De la même manière que les sacrements sont des signes visibles de la grâce de Dieu, et permettent aux hommes de prendre conscience de la présence de Dieu au milieu d’eux, l’homélie est un vecteur par lequel Dieu cherche à atteindre les hommes à travers le prédicateur.
Les paroles du prédicateur doivent être mesurées, afin que le Seigneur, plus que son ministre, soit au centre de l’attention.

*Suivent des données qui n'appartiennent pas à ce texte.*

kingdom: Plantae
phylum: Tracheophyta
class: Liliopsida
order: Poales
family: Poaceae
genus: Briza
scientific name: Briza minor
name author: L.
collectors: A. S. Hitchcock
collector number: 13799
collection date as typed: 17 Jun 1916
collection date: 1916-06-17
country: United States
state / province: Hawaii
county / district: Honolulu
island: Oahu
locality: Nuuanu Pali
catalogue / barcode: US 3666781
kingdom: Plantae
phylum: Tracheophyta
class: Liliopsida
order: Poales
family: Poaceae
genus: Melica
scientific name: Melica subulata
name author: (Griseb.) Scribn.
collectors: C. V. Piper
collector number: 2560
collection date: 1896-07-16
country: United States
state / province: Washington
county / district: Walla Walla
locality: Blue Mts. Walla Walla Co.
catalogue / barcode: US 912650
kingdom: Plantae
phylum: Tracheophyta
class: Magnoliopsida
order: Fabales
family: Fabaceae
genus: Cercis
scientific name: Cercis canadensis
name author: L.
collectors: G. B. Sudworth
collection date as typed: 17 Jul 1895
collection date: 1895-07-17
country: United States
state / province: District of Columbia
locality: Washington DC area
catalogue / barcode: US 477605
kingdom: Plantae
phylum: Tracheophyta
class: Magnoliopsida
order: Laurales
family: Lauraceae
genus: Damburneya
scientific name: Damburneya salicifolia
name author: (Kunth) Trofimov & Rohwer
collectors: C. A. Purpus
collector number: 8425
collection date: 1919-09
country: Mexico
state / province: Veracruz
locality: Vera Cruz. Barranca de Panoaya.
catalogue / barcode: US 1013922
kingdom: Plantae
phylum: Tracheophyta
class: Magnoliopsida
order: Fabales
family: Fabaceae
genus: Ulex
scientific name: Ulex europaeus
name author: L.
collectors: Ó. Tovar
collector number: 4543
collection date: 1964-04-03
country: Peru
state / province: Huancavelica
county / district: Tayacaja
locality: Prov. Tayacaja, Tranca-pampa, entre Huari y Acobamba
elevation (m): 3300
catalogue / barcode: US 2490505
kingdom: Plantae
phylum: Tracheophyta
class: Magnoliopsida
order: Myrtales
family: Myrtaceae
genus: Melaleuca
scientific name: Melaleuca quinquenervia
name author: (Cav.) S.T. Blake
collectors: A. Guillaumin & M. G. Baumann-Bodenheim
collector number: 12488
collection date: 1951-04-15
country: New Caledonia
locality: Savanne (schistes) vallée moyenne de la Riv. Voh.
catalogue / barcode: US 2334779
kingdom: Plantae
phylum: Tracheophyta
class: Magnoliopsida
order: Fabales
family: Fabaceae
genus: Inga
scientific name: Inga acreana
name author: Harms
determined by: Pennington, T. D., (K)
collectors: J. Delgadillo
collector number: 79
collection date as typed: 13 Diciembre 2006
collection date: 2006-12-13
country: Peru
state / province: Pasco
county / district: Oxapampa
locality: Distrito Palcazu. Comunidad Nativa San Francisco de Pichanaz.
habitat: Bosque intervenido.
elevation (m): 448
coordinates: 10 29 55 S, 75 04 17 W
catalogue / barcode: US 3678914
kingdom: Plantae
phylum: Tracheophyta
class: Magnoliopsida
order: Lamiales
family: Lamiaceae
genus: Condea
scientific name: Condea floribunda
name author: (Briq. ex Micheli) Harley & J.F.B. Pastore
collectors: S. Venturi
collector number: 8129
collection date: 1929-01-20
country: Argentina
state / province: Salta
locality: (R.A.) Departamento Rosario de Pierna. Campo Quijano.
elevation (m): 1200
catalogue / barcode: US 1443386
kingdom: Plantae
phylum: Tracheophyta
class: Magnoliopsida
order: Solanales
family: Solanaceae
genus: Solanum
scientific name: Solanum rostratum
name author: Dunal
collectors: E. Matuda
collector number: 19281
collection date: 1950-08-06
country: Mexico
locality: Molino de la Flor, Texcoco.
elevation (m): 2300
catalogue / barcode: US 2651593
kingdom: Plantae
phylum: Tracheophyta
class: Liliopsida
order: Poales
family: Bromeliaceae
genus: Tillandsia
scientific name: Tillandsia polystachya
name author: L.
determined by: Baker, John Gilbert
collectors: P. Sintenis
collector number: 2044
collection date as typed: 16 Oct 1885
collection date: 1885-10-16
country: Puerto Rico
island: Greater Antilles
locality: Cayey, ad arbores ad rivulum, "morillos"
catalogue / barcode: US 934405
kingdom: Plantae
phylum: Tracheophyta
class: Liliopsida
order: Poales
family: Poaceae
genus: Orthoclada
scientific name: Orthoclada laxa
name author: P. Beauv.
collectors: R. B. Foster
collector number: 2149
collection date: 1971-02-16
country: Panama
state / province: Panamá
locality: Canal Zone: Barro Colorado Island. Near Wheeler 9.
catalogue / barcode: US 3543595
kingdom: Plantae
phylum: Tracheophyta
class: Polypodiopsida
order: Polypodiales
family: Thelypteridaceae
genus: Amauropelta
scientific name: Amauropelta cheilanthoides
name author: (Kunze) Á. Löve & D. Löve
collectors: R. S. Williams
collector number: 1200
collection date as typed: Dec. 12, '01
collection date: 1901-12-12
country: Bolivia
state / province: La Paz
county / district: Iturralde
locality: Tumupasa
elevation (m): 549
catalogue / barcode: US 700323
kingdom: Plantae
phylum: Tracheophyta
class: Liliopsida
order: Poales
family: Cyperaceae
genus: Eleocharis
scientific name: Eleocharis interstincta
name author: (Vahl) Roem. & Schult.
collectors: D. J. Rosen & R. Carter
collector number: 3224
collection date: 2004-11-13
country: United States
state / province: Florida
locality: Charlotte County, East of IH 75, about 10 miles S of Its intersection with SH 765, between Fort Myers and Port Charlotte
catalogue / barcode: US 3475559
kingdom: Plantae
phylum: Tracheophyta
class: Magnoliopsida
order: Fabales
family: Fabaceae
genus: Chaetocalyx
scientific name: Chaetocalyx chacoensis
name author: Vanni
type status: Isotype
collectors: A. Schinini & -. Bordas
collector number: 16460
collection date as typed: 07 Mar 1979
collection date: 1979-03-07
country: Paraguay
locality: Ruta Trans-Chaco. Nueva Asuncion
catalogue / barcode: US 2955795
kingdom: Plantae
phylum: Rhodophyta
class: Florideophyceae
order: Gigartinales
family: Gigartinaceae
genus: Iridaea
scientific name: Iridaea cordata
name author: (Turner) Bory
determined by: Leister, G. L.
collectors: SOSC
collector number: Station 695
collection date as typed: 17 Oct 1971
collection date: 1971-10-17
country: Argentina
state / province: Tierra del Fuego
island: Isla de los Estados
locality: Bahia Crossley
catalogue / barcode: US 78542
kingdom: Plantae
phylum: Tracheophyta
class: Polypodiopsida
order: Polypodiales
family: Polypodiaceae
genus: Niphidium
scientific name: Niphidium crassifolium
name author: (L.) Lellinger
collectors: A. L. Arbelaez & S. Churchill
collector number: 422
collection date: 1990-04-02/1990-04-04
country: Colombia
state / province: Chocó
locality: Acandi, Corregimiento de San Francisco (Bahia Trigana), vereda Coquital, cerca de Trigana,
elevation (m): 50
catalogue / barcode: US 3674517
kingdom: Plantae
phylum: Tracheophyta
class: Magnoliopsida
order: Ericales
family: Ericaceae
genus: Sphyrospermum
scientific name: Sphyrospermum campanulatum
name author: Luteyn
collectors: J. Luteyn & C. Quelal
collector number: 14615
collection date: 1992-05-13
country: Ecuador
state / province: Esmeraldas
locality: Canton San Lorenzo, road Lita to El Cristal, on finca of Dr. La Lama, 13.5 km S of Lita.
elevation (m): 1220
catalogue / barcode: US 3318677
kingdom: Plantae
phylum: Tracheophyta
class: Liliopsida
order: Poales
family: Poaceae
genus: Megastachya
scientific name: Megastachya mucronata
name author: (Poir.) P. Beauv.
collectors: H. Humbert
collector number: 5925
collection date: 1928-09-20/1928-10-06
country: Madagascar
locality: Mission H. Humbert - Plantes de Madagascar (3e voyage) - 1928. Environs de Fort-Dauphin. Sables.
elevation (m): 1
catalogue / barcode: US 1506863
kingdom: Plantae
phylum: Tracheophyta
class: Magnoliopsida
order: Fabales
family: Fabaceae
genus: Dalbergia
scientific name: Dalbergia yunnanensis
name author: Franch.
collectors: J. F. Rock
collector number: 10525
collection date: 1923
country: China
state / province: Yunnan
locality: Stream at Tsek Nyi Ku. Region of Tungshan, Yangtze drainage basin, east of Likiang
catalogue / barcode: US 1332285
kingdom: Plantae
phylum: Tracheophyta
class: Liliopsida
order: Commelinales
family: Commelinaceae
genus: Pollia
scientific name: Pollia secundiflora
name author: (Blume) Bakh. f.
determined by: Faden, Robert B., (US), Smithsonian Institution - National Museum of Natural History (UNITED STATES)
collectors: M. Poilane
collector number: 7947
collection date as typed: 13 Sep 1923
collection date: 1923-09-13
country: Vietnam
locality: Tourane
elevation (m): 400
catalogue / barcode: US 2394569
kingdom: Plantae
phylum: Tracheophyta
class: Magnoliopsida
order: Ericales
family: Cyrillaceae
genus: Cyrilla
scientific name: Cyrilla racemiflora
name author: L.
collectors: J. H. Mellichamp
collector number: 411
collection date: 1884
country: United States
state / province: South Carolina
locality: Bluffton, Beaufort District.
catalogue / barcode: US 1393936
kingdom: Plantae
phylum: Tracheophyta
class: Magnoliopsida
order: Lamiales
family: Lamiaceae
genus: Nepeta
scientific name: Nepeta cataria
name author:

C’est pourquoi l’homélie doit être courte et ne pas prendre toute la place dans la célébration liturgique. « Un prédicateur peut être capable de retenir l’attention de ses auditeurs pendant une heure entière, mais dans ce cas, ses paroles deviennent plus importantes que la célébration de la foi », alertait le pape François dans Evangelii Gaudium. « Si l’homélie se prolonge trop longtemps, elle affectera deux éléments caractéristiques de la célébration liturgique : son équilibre et son rythme. Lorsque la prédication se déroule dans le cadre de la liturgie, elle fait partie de l’offrande faite au Père et d’une médiation de la grâce que le Christ répand au cours de la célébration. Ce contexte exige que la prédication guide l’assemblée et le prédicateur vers une communion avec le Christ dans l’Eucharistie qui change la vie. Cela signifie que les paroles du prédicateur doivent être mesurées, afin que le Seigneur, plus que son ministre, soit au centre de l’attention ».